What kind of pastor do you want to be—full of excuses or full of faith and optimism? If you have the right kind of attitude, you will be able to acquire the necessary skills for success, and God will give you the resources you need. Someone might say, “You do not know my area. You do not know my church. You do not know the difficulties I am facing, the conflicts I have.” Growing a church is not effortless, not even easy, but with God all things are possible, including growing a church in a difficult area. God has not called us to live a defeated mentality but to have the spirit of success. “For God did not give us a spirit of timidity, but a spirit of power, of love and of self-discipline” (2 Tim. 1:7). He has assured us that He will be with us always even to the end of the age (Matt. 28:20).

Making it happen: Four practical steps

1.  Strengthen your own faith. Study God’s action in the Bible and history.

2.  Live that faith. Demonstrate faith in word and action, always talk­ing about the incredible power of God.

3.  Instill a vision in the congregation of the greatness of God. Use sermons, testimonies, slogans, banners, and songs.

4.  Build an enthusiastic congregation with a healthy self-esteem that believes all things are possible.

  • Celebrate the blessings. Call attention to the action of God in your church. Celebrate high attendance and offer­ings. Make anniversaries a time to bless the past and mark how far the church has come. Have a time for prayers of thankfulness that focus on the good God is doing in your church.
  • Change the language. Address problems from the perspec­tive of faith, calling them opportunities and challenges. Do not think of problems as limitations but as occasions to be creative. Banish the word failure by blessing risk: “We are a church not afraid to try new things for God.”
  • Recruit cheerleaders. Find the people who have faith-based optimism and belief in pos­sibilities. Let them serve as cheerleaders by giving tes­timonies, taking leadership roles, and speaking out at decision-making times.

Faith-based optimism

An attitude of optimism and faith means that instead of being intimidated by challenges, we expect God’s triumphant intervention. We pray for conversions in large num­bers. We work in the power of the Holy Spirit. We expect God to do great things.

What are your expectations? God will reward us according to our faith and expectation. Therefore, expect great worship, great services, great faith, great Sabbath School, great people, great growth. Expect God to do great things. Expect God to help you fulfill your potential. Expect people to be changed and to change the world and do great things for God.

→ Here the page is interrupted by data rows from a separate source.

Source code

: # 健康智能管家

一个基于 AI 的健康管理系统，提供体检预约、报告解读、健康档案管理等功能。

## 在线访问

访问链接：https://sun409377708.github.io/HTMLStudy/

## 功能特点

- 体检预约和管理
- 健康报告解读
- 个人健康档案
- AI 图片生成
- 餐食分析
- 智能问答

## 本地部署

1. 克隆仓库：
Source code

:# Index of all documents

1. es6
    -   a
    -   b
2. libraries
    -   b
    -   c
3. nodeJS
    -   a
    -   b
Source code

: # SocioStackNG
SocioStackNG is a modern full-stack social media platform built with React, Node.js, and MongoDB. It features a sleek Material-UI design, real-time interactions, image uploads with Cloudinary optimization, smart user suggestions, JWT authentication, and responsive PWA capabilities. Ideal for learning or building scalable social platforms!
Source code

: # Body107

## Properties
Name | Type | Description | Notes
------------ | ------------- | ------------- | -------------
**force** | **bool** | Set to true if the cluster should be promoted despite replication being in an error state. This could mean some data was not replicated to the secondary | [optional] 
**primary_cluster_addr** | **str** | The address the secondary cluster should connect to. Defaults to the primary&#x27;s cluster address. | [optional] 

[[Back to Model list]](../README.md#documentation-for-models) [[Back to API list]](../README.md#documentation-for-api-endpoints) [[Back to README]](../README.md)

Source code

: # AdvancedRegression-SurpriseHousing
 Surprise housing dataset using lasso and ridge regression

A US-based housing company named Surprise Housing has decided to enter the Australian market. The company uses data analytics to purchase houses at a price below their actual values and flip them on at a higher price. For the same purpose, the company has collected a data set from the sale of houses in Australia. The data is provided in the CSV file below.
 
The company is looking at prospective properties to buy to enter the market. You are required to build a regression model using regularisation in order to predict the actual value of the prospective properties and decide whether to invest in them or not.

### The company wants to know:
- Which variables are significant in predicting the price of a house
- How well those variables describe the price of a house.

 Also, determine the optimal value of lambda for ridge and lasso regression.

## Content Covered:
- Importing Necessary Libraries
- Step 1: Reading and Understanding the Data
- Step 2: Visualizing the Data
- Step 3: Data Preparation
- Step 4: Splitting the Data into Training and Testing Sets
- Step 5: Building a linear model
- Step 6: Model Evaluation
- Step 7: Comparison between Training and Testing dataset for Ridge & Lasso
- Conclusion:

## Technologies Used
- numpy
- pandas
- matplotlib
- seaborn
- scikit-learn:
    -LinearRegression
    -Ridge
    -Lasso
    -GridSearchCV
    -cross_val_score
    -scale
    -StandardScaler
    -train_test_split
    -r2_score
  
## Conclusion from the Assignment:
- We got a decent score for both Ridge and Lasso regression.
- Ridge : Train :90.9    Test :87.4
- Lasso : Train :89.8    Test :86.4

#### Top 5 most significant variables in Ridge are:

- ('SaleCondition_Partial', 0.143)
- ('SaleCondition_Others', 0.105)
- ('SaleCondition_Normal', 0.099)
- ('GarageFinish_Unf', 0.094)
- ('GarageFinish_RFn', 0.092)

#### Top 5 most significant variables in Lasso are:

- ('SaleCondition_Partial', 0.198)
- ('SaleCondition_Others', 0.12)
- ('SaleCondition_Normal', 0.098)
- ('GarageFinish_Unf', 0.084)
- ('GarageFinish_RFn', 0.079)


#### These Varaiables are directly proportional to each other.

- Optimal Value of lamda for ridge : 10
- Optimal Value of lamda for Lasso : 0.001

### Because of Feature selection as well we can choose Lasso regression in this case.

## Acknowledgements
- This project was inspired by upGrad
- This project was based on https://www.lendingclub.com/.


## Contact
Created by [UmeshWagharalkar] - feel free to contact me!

“Prayer and faith will do what no power upon earth can accomplish. We need not be so anxious and troubled. The human agent cannot go everywhere, and do everything that needs to be done. Often imper­fections manifest themselves in the work, but if we show unwavering trust in God, not depending upon the ability or talent of men, the truth will advance. Let us place all things in God’s hands, leaving Him to do the work in His own way, according to His own will, through whomso­ever He may choose. Those who seem to be weak God will use, if they are humble. Human wisdom, unless daily controlled by the Holy Spirit, will prove foolishness. We must have more faith and trust in God. He will carry the work out with success. Earnest prayer and faith will do for us what our own devising cannot do.”6

References

1. To find these churches, the researchers contacted every local conference in the North American Division and asked for churches within their jurisdiction that met the criteria of the study. Once the growing congregations were identified (as well as the plateaued churches in close geographical proximity), the pastors were interviewed about what makes their church grow, training and equipping the members, prayer in their churches, and worship in their church.

2. The Hispanic constituency was not included in the growth calculations, but was in addition to it.

3. Howard K. Batson, Common-Sense Church Growth (Macon, GA: Smith & Helwys, 1999), 89.

4. Ellen G. White, Sons and Daughters of God (Silver Spring, MD: E.G. White Estate, 2003), 279.

5. Scripture quotations taken from the New International Version.

6 Ellen G. White, Manuscript Release (Silver Spring, MD: E.G. White Estate, 1993), 8:218.